The lonely people obviously come from someplace vaguely Asian... :/

4/21/2007 3:22 AM  
Blogger b13 said...

What the hell am I still doing up?

4/21/2007 3:23 AM  
Blogger Darrell said...

Very, very well done, with a lot of insight and retrospect, as well. In other words, the kind of post I've come to expect at the Nexus. It's a shame that there is a difference between "quiet kids" and "silently seething kids," and that we don't find out when the one is really the other until something like this happens.

I like your use of Eleanor Rigby. I also have to think about a very powerful poem, Richard Cory, by Edward A. Robinson. Thanks, btw, for the link and the kind words.

4/21/2007 3:09 PM  
Blogger SPM said...

I said what I said every time, I hear about some disenfranchised young man who has easy access to guns.

Although I will point out that a constructive outlet would have been more desirable.
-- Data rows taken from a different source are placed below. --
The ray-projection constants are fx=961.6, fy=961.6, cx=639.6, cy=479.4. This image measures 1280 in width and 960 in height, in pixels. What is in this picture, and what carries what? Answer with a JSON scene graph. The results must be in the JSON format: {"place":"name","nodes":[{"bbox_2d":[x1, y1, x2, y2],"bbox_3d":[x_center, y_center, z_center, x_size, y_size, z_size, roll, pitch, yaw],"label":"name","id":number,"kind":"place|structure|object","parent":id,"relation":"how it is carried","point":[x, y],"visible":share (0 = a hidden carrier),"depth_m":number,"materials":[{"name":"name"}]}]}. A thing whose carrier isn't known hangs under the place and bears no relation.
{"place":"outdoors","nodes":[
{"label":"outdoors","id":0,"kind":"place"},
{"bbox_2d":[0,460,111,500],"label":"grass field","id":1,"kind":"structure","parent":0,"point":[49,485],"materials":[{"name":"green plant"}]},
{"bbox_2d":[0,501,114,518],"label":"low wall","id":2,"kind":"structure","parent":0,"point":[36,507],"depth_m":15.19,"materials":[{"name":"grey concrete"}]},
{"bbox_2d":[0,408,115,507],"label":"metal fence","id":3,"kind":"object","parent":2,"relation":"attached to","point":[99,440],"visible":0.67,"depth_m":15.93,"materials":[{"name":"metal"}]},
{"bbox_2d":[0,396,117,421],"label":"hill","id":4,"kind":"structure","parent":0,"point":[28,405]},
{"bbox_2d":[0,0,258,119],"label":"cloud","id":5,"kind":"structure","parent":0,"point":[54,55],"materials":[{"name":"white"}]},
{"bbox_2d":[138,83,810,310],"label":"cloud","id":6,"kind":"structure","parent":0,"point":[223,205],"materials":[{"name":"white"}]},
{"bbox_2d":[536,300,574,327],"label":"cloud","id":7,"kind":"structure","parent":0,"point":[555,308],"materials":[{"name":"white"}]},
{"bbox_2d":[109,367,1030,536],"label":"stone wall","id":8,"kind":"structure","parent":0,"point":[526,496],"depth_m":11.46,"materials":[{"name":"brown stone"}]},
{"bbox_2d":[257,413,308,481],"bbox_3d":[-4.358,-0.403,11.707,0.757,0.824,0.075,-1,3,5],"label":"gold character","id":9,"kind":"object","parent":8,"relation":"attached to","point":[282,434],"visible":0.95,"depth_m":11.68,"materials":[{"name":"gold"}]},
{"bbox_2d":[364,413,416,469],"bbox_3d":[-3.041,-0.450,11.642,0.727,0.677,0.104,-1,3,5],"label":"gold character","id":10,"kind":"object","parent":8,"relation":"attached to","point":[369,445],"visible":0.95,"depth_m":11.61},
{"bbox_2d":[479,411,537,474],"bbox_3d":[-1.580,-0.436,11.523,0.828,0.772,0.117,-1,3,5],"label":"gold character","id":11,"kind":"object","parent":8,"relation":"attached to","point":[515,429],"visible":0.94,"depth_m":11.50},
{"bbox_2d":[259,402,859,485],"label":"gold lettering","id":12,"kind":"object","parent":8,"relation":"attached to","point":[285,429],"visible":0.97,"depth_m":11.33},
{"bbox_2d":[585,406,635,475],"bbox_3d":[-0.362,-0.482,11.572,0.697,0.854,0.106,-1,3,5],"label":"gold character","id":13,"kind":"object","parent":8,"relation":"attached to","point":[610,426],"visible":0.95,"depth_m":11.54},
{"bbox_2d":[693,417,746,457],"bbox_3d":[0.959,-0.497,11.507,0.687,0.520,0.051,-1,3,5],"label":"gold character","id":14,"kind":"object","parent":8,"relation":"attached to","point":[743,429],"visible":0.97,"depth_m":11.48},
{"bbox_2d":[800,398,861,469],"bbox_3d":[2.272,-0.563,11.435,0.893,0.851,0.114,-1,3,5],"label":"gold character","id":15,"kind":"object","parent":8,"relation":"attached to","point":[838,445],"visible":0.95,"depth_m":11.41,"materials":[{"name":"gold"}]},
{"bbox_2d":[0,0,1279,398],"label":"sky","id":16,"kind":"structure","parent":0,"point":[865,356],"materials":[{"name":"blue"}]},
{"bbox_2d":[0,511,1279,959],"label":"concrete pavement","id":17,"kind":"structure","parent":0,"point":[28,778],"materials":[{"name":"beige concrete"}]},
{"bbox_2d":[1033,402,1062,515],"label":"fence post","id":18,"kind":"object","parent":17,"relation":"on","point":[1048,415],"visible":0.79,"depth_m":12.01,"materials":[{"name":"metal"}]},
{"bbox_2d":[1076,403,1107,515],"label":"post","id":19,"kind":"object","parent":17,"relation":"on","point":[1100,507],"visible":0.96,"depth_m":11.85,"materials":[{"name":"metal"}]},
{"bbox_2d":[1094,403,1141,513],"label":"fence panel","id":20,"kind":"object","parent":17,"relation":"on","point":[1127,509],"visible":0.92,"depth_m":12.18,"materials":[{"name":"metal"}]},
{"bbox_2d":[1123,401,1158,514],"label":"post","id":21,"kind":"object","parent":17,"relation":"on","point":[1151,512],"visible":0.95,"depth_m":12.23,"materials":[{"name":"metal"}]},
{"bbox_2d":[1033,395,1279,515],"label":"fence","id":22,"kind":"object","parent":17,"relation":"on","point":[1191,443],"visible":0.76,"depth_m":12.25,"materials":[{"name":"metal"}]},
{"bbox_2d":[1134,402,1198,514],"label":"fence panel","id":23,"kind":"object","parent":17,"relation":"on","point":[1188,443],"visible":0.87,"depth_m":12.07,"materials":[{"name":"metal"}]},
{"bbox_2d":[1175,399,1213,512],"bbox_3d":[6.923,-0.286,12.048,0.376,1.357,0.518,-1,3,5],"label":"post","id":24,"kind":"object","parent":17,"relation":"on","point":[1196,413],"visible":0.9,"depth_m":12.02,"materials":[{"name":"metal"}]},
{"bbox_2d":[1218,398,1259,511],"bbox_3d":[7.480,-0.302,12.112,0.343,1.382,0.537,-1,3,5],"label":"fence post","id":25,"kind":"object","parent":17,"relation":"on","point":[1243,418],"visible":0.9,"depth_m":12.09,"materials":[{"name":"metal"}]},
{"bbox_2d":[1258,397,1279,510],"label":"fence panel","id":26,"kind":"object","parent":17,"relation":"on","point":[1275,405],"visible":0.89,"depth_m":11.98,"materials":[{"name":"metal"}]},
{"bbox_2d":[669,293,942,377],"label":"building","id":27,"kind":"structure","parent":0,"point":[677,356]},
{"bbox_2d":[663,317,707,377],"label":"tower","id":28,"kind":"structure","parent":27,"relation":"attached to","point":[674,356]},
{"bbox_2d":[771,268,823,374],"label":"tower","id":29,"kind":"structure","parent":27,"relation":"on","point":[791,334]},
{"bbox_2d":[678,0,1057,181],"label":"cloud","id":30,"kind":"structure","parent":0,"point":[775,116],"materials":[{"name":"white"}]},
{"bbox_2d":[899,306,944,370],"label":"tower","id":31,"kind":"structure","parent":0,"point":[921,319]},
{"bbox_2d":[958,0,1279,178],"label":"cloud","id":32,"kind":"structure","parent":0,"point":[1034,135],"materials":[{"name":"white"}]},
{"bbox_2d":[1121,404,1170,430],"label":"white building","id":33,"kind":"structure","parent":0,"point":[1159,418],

In addition, I didn't want to give this person anymore play on the blogosphere.

Sean

4/21/2007 6:36 PM  
Blogger b13 said...

Sorry Sean, but by outlawing guns you will not stop bad people fom getting them.

If you look at prohibition or illegal drugs you will see that it did not stop those that want to get the "product."
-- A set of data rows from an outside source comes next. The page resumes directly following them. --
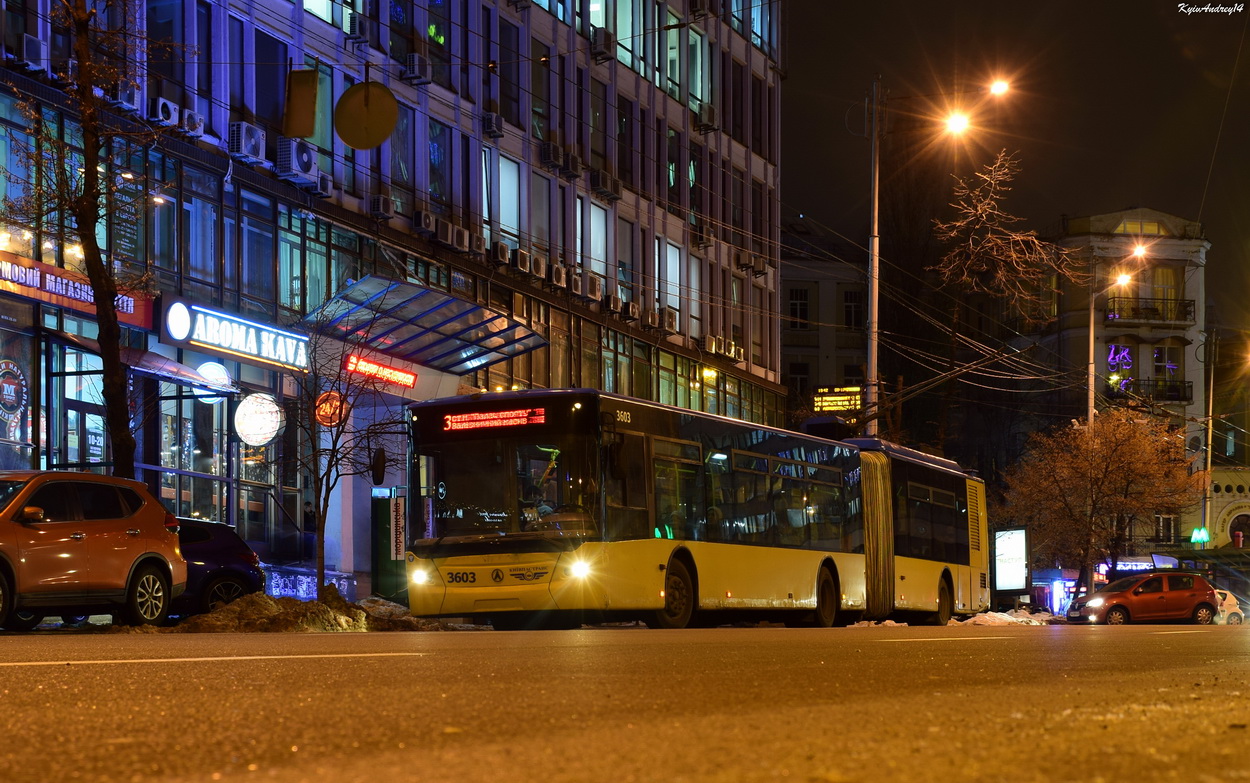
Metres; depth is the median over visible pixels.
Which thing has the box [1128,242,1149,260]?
street lamp
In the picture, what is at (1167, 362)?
window
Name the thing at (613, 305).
air conditioner
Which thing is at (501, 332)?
canopy
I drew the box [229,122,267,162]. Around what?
air conditioner
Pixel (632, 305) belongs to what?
air conditioner
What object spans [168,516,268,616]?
dark car
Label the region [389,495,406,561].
vertical sign
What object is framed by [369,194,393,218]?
air conditioner
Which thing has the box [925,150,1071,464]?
bare tree
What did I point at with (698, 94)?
window
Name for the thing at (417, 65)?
air conditioner
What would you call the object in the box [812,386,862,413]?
lit sign
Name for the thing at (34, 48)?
air conditioner
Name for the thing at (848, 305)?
window
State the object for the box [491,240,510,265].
air conditioner
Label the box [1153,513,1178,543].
window
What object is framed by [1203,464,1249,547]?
building
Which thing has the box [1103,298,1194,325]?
balcony
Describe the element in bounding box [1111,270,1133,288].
street lamp
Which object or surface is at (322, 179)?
air conditioner
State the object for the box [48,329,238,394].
awning
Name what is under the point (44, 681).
road
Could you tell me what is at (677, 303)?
window
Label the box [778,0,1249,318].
sky
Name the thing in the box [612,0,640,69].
window
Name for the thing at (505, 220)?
window
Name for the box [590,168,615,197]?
air conditioner
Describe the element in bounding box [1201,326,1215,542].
pole
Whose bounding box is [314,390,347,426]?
round sign
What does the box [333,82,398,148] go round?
round sign
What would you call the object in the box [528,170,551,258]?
window
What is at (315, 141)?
window
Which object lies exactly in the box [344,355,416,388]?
neon sign
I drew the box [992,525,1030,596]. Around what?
billboard
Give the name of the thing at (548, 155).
air conditioner
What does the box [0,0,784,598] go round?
office building
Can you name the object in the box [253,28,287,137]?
window
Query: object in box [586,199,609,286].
window
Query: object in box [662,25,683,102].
window
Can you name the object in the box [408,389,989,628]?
articulated bus
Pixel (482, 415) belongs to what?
destination display
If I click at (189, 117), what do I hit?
air conditioner
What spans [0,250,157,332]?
red sign
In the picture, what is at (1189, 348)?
building
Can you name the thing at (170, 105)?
air conditioner
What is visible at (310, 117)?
hanging sign
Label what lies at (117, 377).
bare tree
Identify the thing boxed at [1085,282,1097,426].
pole
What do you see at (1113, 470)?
tree
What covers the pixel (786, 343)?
building
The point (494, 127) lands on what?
air conditioner
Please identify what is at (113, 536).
orange suv
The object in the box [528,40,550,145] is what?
window
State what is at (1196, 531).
green sign
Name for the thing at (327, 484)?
bare tree
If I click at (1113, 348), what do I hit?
neon sign
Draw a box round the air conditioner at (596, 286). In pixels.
[586,273,603,300]
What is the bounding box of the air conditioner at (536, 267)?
[529,254,545,279]
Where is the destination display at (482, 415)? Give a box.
[442,407,546,431]
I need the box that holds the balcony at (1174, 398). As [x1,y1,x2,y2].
[1104,378,1190,401]
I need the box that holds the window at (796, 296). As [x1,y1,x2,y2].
[788,287,809,327]
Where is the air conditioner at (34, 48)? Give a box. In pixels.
[21,35,50,72]
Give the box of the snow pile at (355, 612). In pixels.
[163,589,448,633]
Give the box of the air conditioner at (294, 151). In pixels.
[275,136,316,181]
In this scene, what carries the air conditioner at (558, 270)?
attached to the office building at (465, 105)
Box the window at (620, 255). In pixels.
[616,215,635,303]
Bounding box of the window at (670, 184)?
[666,126,680,215]
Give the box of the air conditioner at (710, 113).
[696,102,716,129]
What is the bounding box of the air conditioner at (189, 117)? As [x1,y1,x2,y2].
[180,108,204,137]
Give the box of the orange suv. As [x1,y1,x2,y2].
[0,469,186,630]
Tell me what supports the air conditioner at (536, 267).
attached to the office building at (465, 105)
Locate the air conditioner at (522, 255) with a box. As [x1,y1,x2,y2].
[513,247,530,273]
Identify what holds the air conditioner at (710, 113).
attached to the office building at (465, 105)
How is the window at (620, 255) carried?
in the office building at (465, 105)
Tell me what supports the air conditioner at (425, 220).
attached to the office building at (465, 105)
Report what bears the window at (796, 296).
in the building at (786, 343)
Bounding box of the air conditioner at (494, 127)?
[482,111,502,137]
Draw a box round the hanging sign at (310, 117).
[283,69,318,138]
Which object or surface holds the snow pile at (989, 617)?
on the road
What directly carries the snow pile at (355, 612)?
on the road
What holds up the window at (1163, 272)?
in the building at (1189, 348)
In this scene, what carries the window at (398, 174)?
in the office building at (465, 105)
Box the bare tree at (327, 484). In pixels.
[275,316,403,596]
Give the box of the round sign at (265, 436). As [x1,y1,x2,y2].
[233,392,284,446]
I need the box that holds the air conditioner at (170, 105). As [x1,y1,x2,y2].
[150,97,180,126]
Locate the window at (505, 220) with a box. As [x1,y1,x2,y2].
[492,152,520,244]
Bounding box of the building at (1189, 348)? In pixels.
[1044,207,1210,575]
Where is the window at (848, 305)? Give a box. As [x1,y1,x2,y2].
[842,289,862,330]
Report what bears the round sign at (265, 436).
attached to the office building at (465, 105)
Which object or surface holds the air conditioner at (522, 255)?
attached to the office building at (465, 105)
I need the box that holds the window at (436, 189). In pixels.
[427,116,449,211]
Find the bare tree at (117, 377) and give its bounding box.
[21,1,153,473]
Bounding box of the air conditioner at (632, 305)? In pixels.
[623,300,639,322]
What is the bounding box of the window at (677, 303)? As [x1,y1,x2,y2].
[659,241,682,322]
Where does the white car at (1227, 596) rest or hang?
on the road
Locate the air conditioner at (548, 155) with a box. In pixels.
[540,141,561,170]
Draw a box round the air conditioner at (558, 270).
[550,262,566,288]
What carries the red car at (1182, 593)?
on the road
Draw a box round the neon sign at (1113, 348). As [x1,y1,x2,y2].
[1106,343,1132,394]
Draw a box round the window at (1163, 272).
[1145,264,1181,315]
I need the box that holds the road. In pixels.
[1,618,1249,782]
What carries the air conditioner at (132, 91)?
attached to the office building at (465, 105)
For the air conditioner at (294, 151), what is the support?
attached to the office building at (465, 105)
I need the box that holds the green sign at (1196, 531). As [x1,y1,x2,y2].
[1190,526,1209,545]
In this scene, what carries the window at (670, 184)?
in the office building at (465, 105)
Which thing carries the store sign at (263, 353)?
attached to the office building at (465, 105)
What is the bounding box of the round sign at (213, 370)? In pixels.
[194,360,231,396]
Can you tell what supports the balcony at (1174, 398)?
attached to the building at (1189, 348)
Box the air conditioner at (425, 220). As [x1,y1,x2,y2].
[414,209,435,235]
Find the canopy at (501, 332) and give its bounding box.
[300,276,550,375]
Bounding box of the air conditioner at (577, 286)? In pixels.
[569,270,584,296]
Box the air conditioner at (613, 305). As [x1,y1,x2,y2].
[603,293,621,313]
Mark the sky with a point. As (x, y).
(1117, 191)
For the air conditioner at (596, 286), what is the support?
attached to the office building at (465, 105)
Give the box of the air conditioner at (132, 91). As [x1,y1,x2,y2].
[116,81,140,112]
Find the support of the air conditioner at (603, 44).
attached to the office building at (465, 105)
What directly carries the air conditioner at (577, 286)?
attached to the office building at (465, 105)
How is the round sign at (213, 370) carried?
attached to the office building at (465, 105)
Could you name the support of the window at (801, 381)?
in the building at (786, 343)
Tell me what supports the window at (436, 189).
in the office building at (465, 105)
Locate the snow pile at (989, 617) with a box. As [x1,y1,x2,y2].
[946,609,1052,627]
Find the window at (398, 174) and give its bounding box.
[389,101,416,207]
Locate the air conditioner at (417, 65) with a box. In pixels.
[404,52,431,83]
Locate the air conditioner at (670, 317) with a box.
[661,308,678,332]
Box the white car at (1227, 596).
[1212,588,1246,624]
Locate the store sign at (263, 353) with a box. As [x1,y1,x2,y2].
[160,297,309,371]
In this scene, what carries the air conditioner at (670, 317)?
attached to the office building at (465, 105)
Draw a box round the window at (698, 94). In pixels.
[688,27,710,115]
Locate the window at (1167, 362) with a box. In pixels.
[1151,345,1179,398]
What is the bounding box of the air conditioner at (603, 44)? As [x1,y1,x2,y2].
[590,28,613,59]
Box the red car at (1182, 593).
[1064,570,1219,625]
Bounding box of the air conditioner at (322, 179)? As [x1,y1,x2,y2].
[313,171,333,197]
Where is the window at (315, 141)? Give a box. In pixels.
[308,58,336,181]
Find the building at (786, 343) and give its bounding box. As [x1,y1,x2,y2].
[781,226,868,430]
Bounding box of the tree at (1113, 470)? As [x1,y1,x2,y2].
[998,407,1196,595]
I agree with Ted Nugent's following points: "Does anybody join me in realizing that 32 people were killed because the killer wasn`t stopped?"

"In Oregon, where a Columbine tragedy was unfolding, it was a student who went to his truck and got a .22 squirrel rifle and stopped the mass murder. It was a citizen, an off-duty cop in Salt Lake City, that stopped an armed monster from killing citizens at random. He stopped it."
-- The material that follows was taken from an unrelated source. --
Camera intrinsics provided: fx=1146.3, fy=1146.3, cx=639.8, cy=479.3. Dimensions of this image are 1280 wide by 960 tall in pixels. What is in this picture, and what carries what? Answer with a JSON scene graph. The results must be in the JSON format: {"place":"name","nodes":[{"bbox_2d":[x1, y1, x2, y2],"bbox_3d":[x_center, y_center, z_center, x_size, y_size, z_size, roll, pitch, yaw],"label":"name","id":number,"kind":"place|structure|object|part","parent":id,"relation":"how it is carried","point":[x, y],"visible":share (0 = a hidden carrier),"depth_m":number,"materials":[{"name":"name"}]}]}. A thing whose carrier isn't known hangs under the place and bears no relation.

"A few years back, an assistant principal at Pearl High School in Mississippi, which was a gun-free zone, retrieved his legally owned Colt .45 from his car and stopped a Columbine wannabe from continuing his massacre at another school after he had killed two and wounded more at Pearl."

"It was just up the road from Virginia Tech where an Appalachia law school, students once again retrieved legally owned firearms and stopped an armed assault. Who is not getting this information?"

"If a good guy with a gun can stop evil crime and tragedy so often, why can`t we apply that policy instead of Sarah Brady`s gun-free zone policy?"

http://www.cnn.com/2007/US/04/19/commentary.nugent/

I feel that every adult should own a side arm. People are hesitant to start shooting if they know they will be shot.

Linda from Plymouth, Michigan hits the nail on the head with her comment regarding the above commentary.
"To back up Ted's points, when have we ever heard of a gunman killing 32 people in a police station? How about at an Army Base in Michigan? Nope. How about at the local shooting range? Tons of guns there, you'd think there'd be mass killing there every other weekend with all the guns...oh wait...at all those places the victims would be armed and would shoot back. An armed gunman wouldn't get out more than one shot, if that, before being stopped."

4/21/2007 7:58 PM  
Blogger Unknown said...

...or, there'd just be a whole lot more shootings.

4/22/2007 2:07 PM  
Blogger Darrell said...

Rey: ...or, there'd just be a whole lot more shootings.

No disrespect, but you'd be surprised how sobering it is to have a gun in your hands. I'm inclined to think that most people are reasonable, and that if most reasonable people had more experience with, access to and knowledge about firearms, there'd be less violence.

Having said that, I'll also say that on a personal level I dislike guns.

4/22/2007 3:15 PM  
Blogger Lorna said...

great post, respectful and insightful.

4/22/2007 6:46 PM  
Blogger Unknown said...

No disrespect, but you'd be surprised how sobering it is to have a gun in your hands.

Oh I've held one and I'll even step it down and say a paintball gun is even sobering. But if the 20th century (or my old neighborhood, or anyone driving on the LIE, or the people who frequent the G Train at night) has proved anything it's this: Empowered People will Do and Justify the Unreasonable.

4/22/2007 7:42 PM  
Blogger Otis said...

Nice post MCF.

I know it sounds hollow, but the old saying still applies: Guns don't kill people, people kill people.

Outlaw guns and then you have to outlaw knives. Then household cleaners. Then baseball bats. Then whips.

Wait a minute, now I'm picturing a scene from the movie Airplane.